### Task to complete:
Leave the pictures aside. Retype exactly the lines from the top of the data below through the one holding "binary_crossentropy: 0.5596 -> 0.5903".

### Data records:
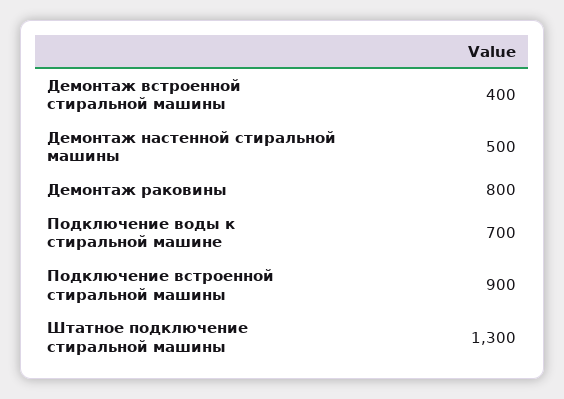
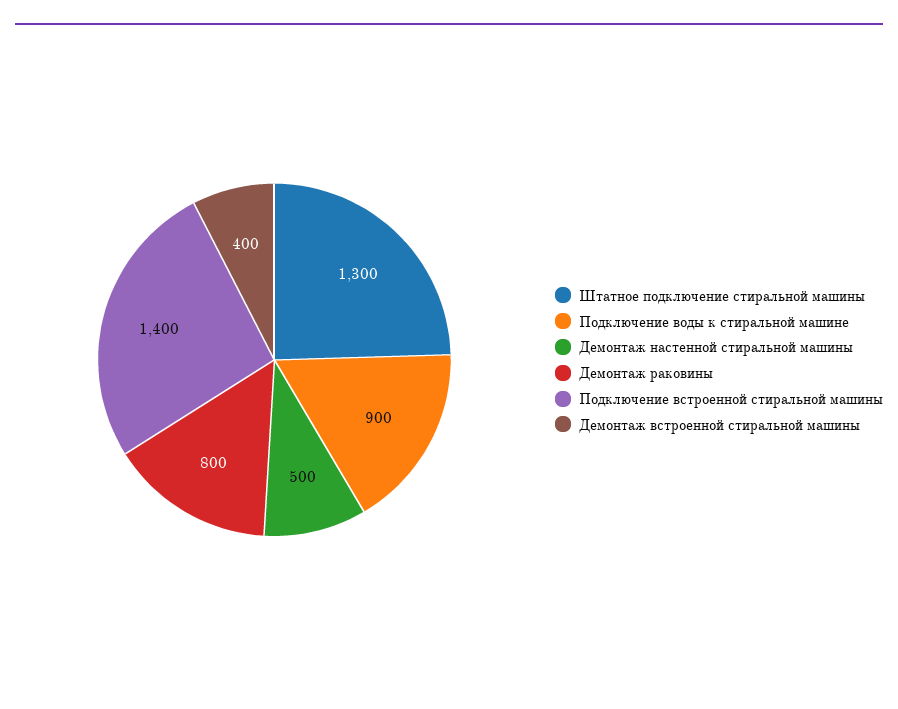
Подключение воды к стиральной машине: 700 -> 900
Подключение встроенной стиральной машины: 900 -> 1400

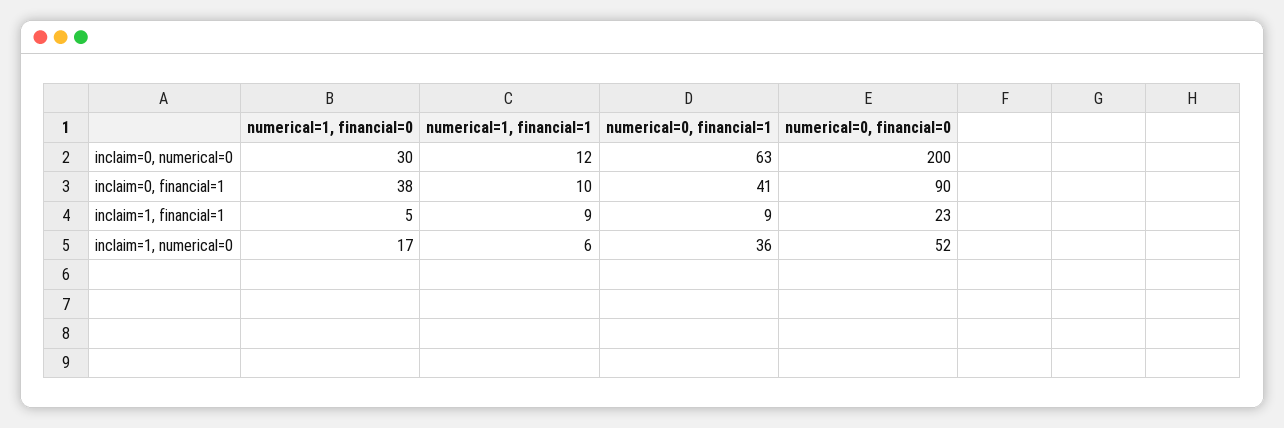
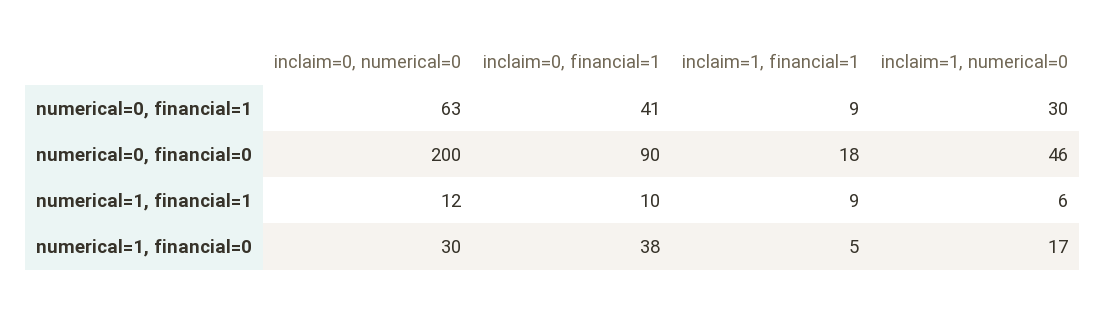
numerical=0, financial=0, inclaim=1, financial=1: 23 -> 18
numerical=0, financial=1, inclaim=1, numerical=0: 36 -> 30
numerical=0, financial=0, inclaim=1, numerical=0: 52 -> 46

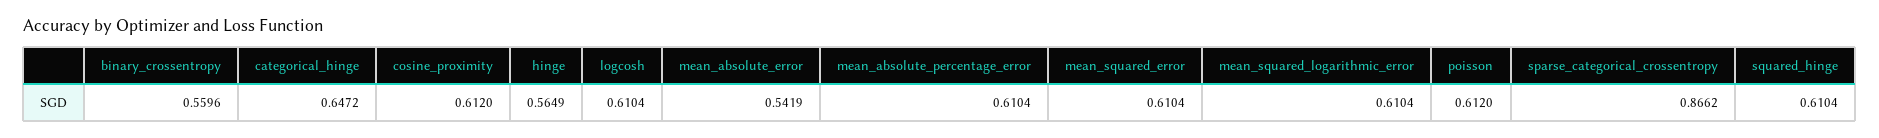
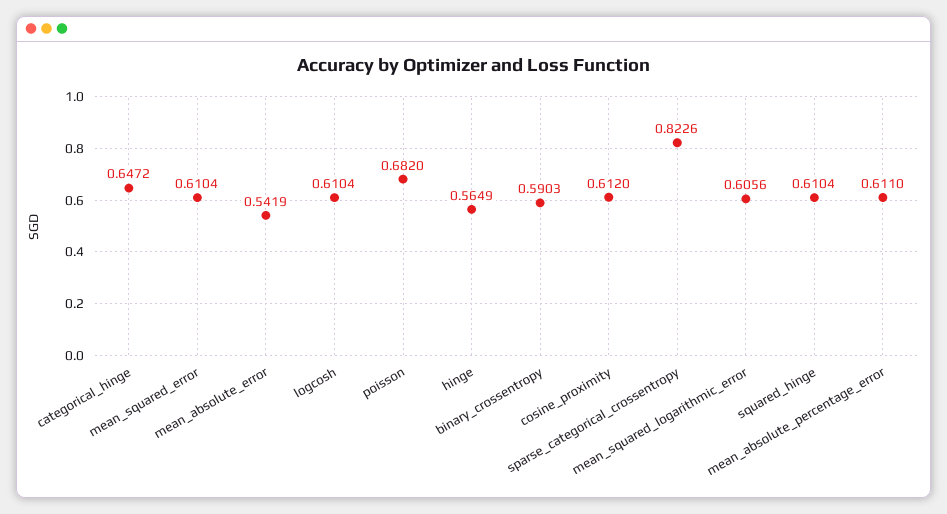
binary_crossentropy: 0.5596 -> 0.5903
mean_absolute_percentage_error: 0.6104 -> 0.611
mean_squared_logarithmic_error: 0.6104 -> 0.6056
poisson: 0.612 -> 0.682
sparse_categorical_crossentropy: 0.8662 -> 0.8226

### Exercise output:
Подключение воды к стиральной машине: 700 -> 900
Подключение встроенной стиральной машины: 900 -> 1400

numerical=0, financial=0, inclaim=1, financial=1: 23 -> 18
numerical=0, financial=1, inclaim=1, numerical=0: 36 -> 30
numerical=0, financial=0, inclaim=1, numerical=0: 52 -> 46

binary_crossentropy: 0.5596 -> 0.5903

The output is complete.